Política industrial x incentivos à inovação

09/01/2009

JOSÉ ALEXANDRE SCHEINKMAN

Em 1942 , John Atanasoff e Clifford Berry construíram, na Universidade Estadual de Iowa, a primeira máquina de computação que utilizou eletricidade, válvula de vácuo (a antecessora do circuito integrado) e o sistema numérico binário. Em 1973, a Justiça americana decidiu que Atanasoff e Berry haviam construído o primeiro computador digital e eletrônico e que os construtores de outras máquinas pioneiras haviam copiado idéias fundamentais da dupla de Iowa. Essa invenção jogou um papel crucial na criação da liderança americana na era digital, e o investimento no projeto trouxe um retorno econômico enorme para a sociedade, mas Atanasoff e Berry pouco receberam, exceto o reconhecimento tardio pelo trabalho genial.

O caso do computador de Iowa é extremo, mas ilustra um fato comum. Mesmo se protegidas por patentes, muitas invenções geram ganhos que não são apropriados pelos inventores, e o retorno econômico para a sociedade como um todo excede o retorno privado dos investimentos em P&D (pesquisa e desenvolvimento). Por isso, os governos devem subsidiar essas atividades. A mesma “falha do mercado” também afeta a transmissão e adaptação de novas tecnologias. Afinal, uma empresa que gaste recursos e aprenda que uma técnica desenvolvida no exterior é utilizável no Brasil pode ver a sua descoberta aproveitada por um concorrente que não pagou os custos.

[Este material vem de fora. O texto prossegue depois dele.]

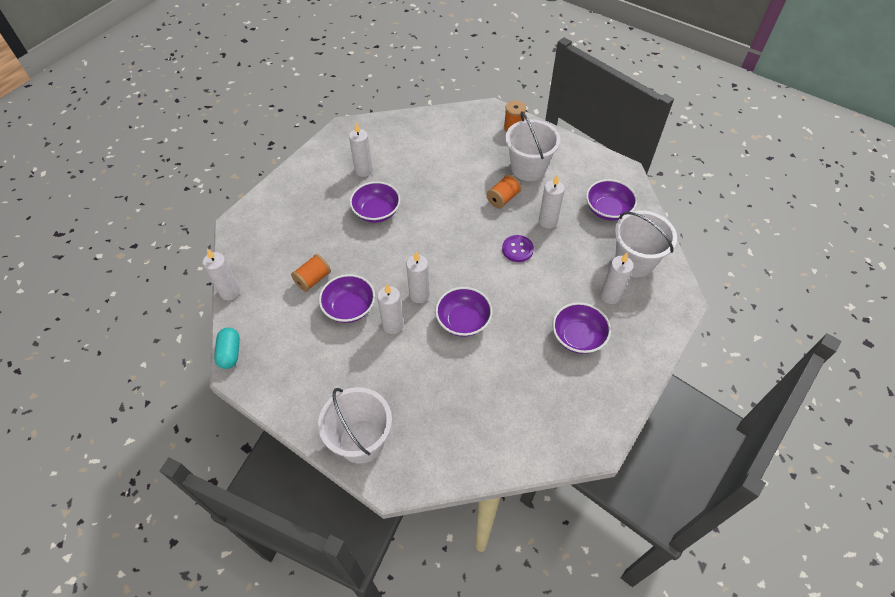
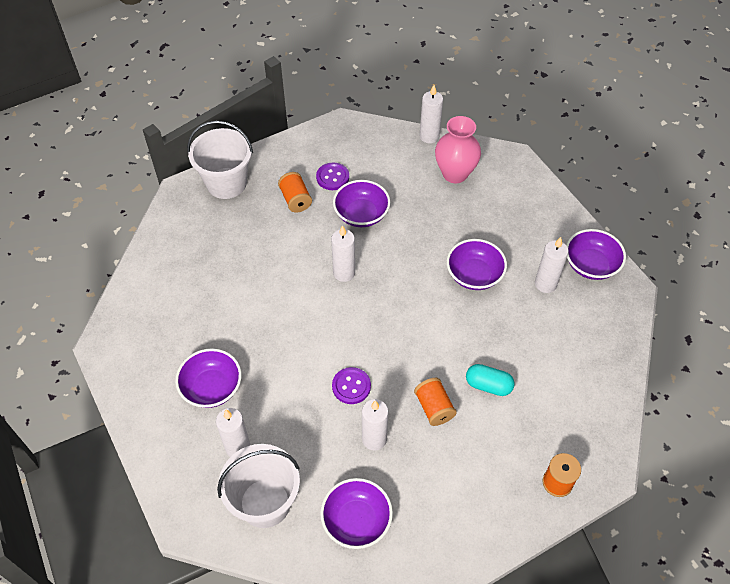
camera: 115 degrees right, 0 degrees up
(230, 353) = (363, 124): turquoise capsule -> turquoise capsule (488, 385)
(271, 258) = (455, 174): none -> pink vase
(313, 279) = (410, 197): orange spool -> orange spool (295, 200)
(314, 349) = (332, 177): none -> purple button
(393, 325) = (321, 240): white candle -> none
(463, 321) = (292, 297): purple bowl -> purple bowl (591, 265)
(528, 168) = (472, 462): white bucket -> none

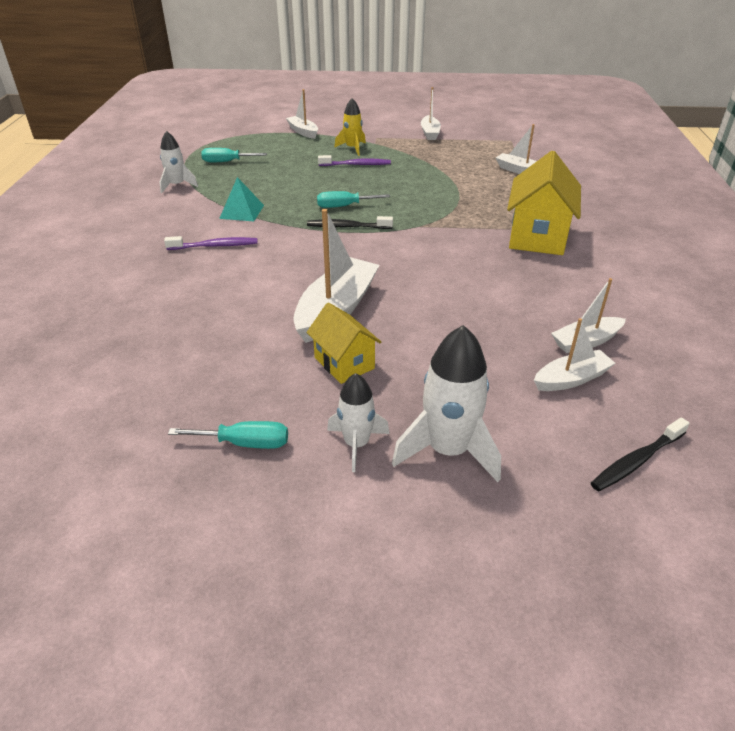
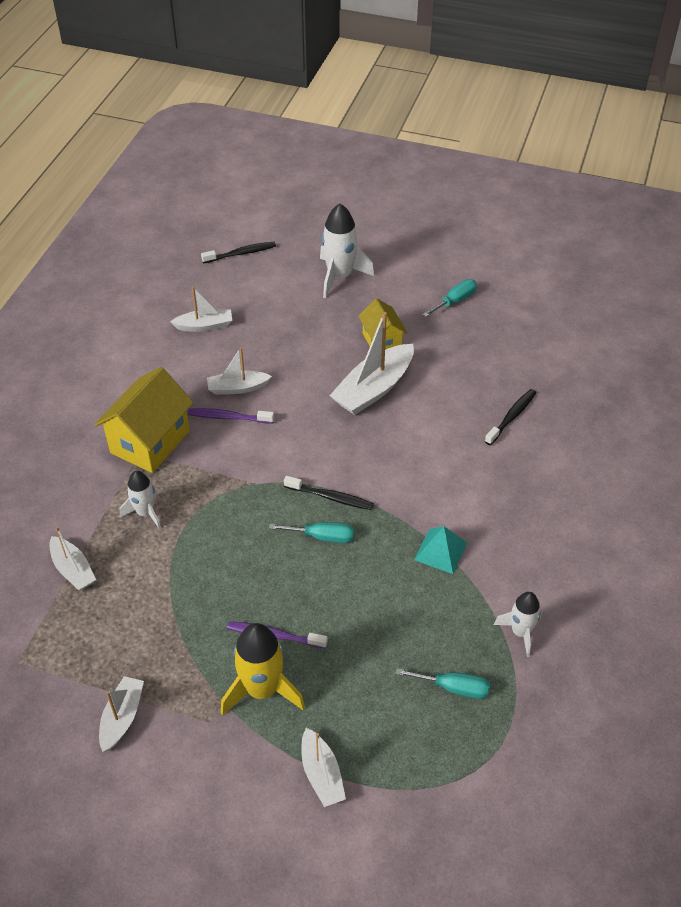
camera: 165 degrees left, 10 degrees up
(168, 308) = (511, 417): none -> black toothbrush
(214, 246) = (472, 493): purple toothbrush -> purple toothbrush (229, 417)
(245, 443) = (455, 301): turquoise screwdriver -> turquoise screwdriver turned 120 degrees clockwise
(352, 148) = (262, 690): yellow rocket -> yellow rocket, size x1.63
(356, 444) = (390, 289): white rocket -> white rocket (145, 513)
(571, 379) = (237, 302): white boat -> white boat (237, 388)

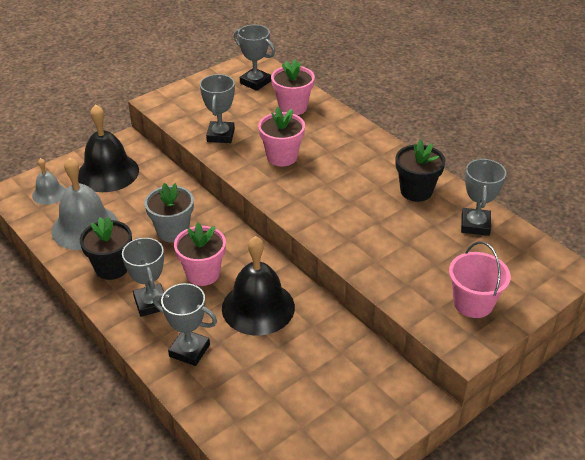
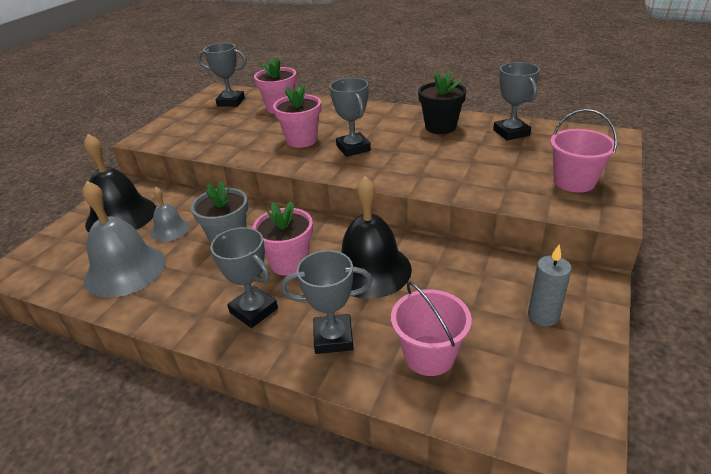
camera: 25 degrees left, 5 degrees down
(49, 193) = (61, 255): grey bell -> grey bell (170, 229)
(112, 268) = (183, 295): black flower pot -> none
(220, 135) = (229, 143): grey trophy -> grey trophy (353, 148)
(244, 395) = (429, 355): none -> pink bucket
(354, 406) = (543, 315): none -> grey candle

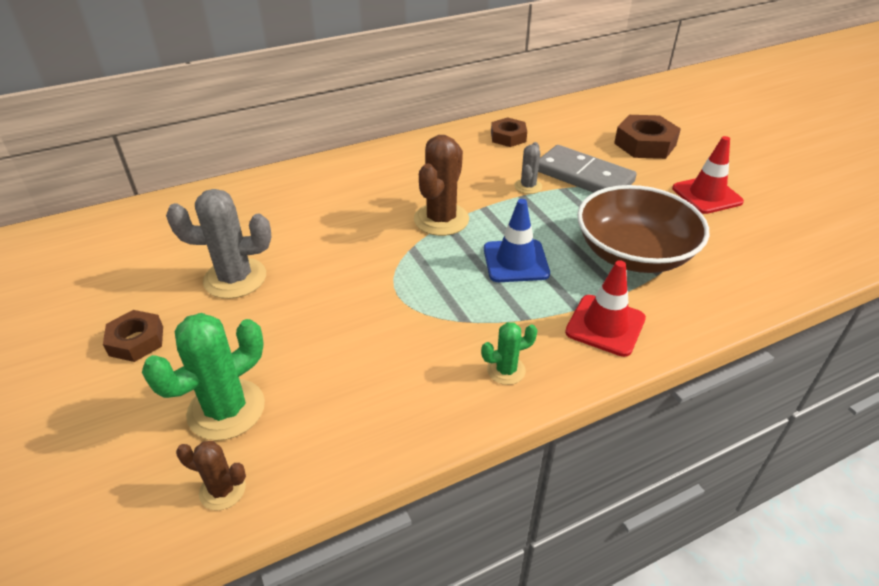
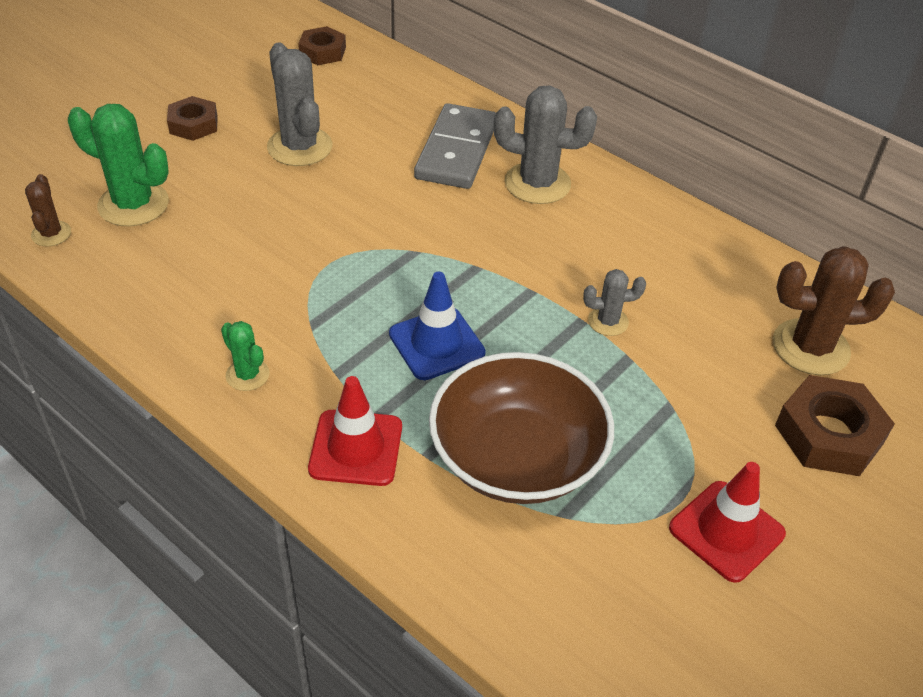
camera: 65 degrees right, 5 degrees up
(377, 176) = (537, 183): none -> grey cactus
(441, 219) = (482, 260): brown cactus -> brown cactus (810, 347)
(508, 137) = (722, 275): brown nut -> brown nut (322, 52)
(584, 176) = (676, 375): grey domino -> grey domino (457, 151)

A criação e a adoção de tecnologias novas são fontes cruciais do crescimento econômico, e vários países emergentes fizeram do investimento em P&D uma prioridade. A comparação dos recursos investidos entre países é dificultada pela falta de dados consistentes, mas é relativamente mais fácil medir resultados. Uma estatística reveladora é o número de patentes de invenções concedidas pelo escritório de patentes dos Estados Unidos. Em 2003, inventores sul-coreanos receberam 3.944 patentes, um número superior às 3.869 concedidas a franceses. Taiwaneses registraram 5.298 invenções.

Outros países que impressionam, principalmente se levarmos em consideração as suas pequenas populações, são Israel (1.193) e Finlândia (865). A brasileiros, foram concedidas apenas 130 patentes. O sucesso de Coréia do Sul, Taiwan, Israel ou Finlândia é o resultado de projetos nacionais que combinaram incentivos à formação de consórcios entre empresas, amplo financiamento para a pesquisa básica e aplicada em universidades e laboratórios nacionais e estímulos à colaboração entre essas instituições e o setor privado.

Na experiência brasileira, encontramos bons e maus exemplos. A Embrapa é grande responsável pelo salto de produtividade da nossa agricultura, mas a política de informática dos governos militares é um modelo do que não se deve fazer. A proibição da importação e da participação de firmas estrangeiras na fabricação de computadores pessoais criou um mercado com poucos incentivos ao investimento em inovação. Os pesquisadores nas universidades e empresas foram forçados a trabalhar com computadores caros e tecnologicamente defasados. Uma conseqüência foi o atraso no desenvolvimento da indústria de software, que poderia ser muito mais competitiva.

A emergência da Ásia como potência industrial coloca em questão a nossa capacidade de competir em setores relativamente mais avançados. Mais uma vez, propõe-se política industrial, leiam-se subsídios e proteção, para “indústrias estratégicas”. Isso, sem dúvida, beneficiaria muito alguns empresários, mas só uma política adequada de apoio à criação e à adoção de novas tecnologias tem o potencial de dar ao Brasil real competitividade em setores de ponta.

José Alexandre Scheinkman, 57, professor de economia na Universidade Princeton (EUA) escreve quinzenalmente aos domingos nesta coluna.